* Problem:
Make an exact copy of the records, with the pictures left out.

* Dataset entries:

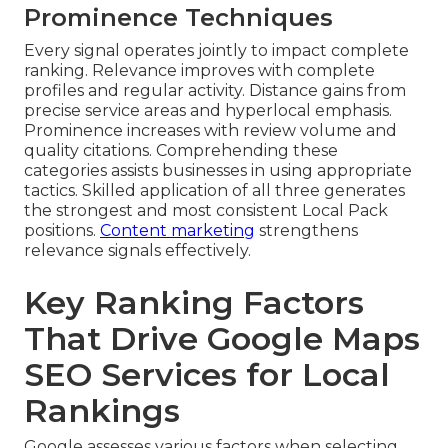
Prominence Techniques
Every signal operates jointly to impact complete
ranking. Relevance improves with complete
profiles and regular activity. Distance gains from
precise service areas and hyperlocal emphasis.
Prominence increases with review volume and
quality citations. Comprehending these
categories assists businesses in using appropriate
tactics. Skilled application of all three generates
the strongest and most consistent Local Pack
positions.
Content marketing
strengthens
relevance signals effectively.
Key Ranking Factors
That Drive Google Maps
SEO Services for Local
Rankings
Google assesses various factors when selecting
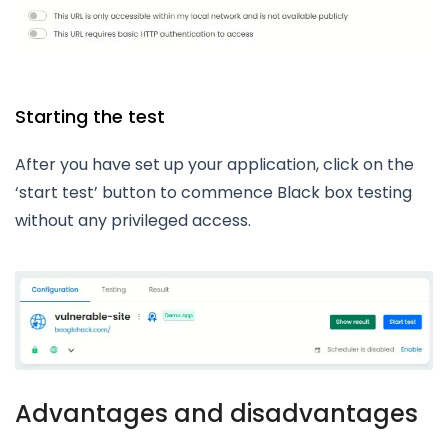
Starting the test
After you have set up your application, click on the
‘start test’ button to commence Black box testing
without any privileged access.
Advantages and disadvantages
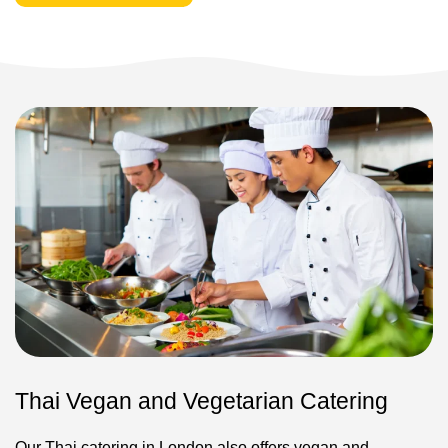
Thai Vegan and Vegetarian Catering
Our Thai catering in London also offers vegan and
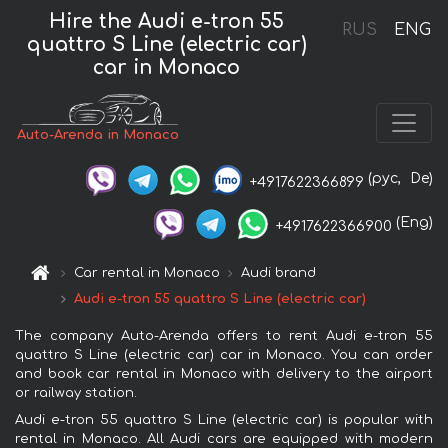
Hire the Audi e-tron 55
RUS
ENG
quattro S Line (electric car)
car in Monaco
Auto-Arenda in Monaco
(рус,
De)
+4917622366899
(Eng)
+4917622366900
Car rental in Monaco
Audi brand
Audi e-tron 55 quattro S Line (electric car)
The company Auto-Arenda offers to rent Audi e-tron 55
quattro S Line (electric car) car in Monaco. You can order
and book car rental in Monaco with delivery to the airport
or railway station.
Audi e-tron 55 quattro S Line (electric car) is popular with
rental in Monaco. All Audi cars are equipped with modern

* Your response:
Prominence Techniques
Every signal operates jointly to impact complete
ranking. Relevance improves with complete
profiles and regular activity. Distance gains from
precise service areas and hyperlocal emphasis.
Prominence increases with review volume and
quality citations. Comprehending these
categories assists businesses in using appropriate
tactics. Skilled application of all three generates
the strongest and most consistent Local Pack
positions.
Content marketing
strengthens
relevance signals effectively.
Key Ranking Factors
That Drive Google Maps
SEO Services for Local
Rankings
Google assesses various factors when selecting
Starting the test
After you have set up your application, click on the
‘start test’ button to commence Black box testing
without any privileged access.
Advantages and disadvantages
Thai Vegan and Vegetarian Catering
Our Thai catering in London also offers vegan and
Hire the Audi e-tron 55
RUS
ENG
quattro S Line (electric car)
car in Monaco
Auto-Arenda in Monaco
(рус,
De)
+4917622366899
(Eng)
+4917622366900
Car rental in Monaco
Audi brand
Audi e-tron 55 quattro S Line (electric car)
The company Auto-Arenda offers to rent Audi e-tron 55
quattro S Line (electric car) car in Monaco. You can order
and book car rental in Monaco with delivery to the airport
or railway station.
Audi e-tron 55 quattro S Line (electric car) is popular with
rental in Monaco. All Audi cars are equipped with modern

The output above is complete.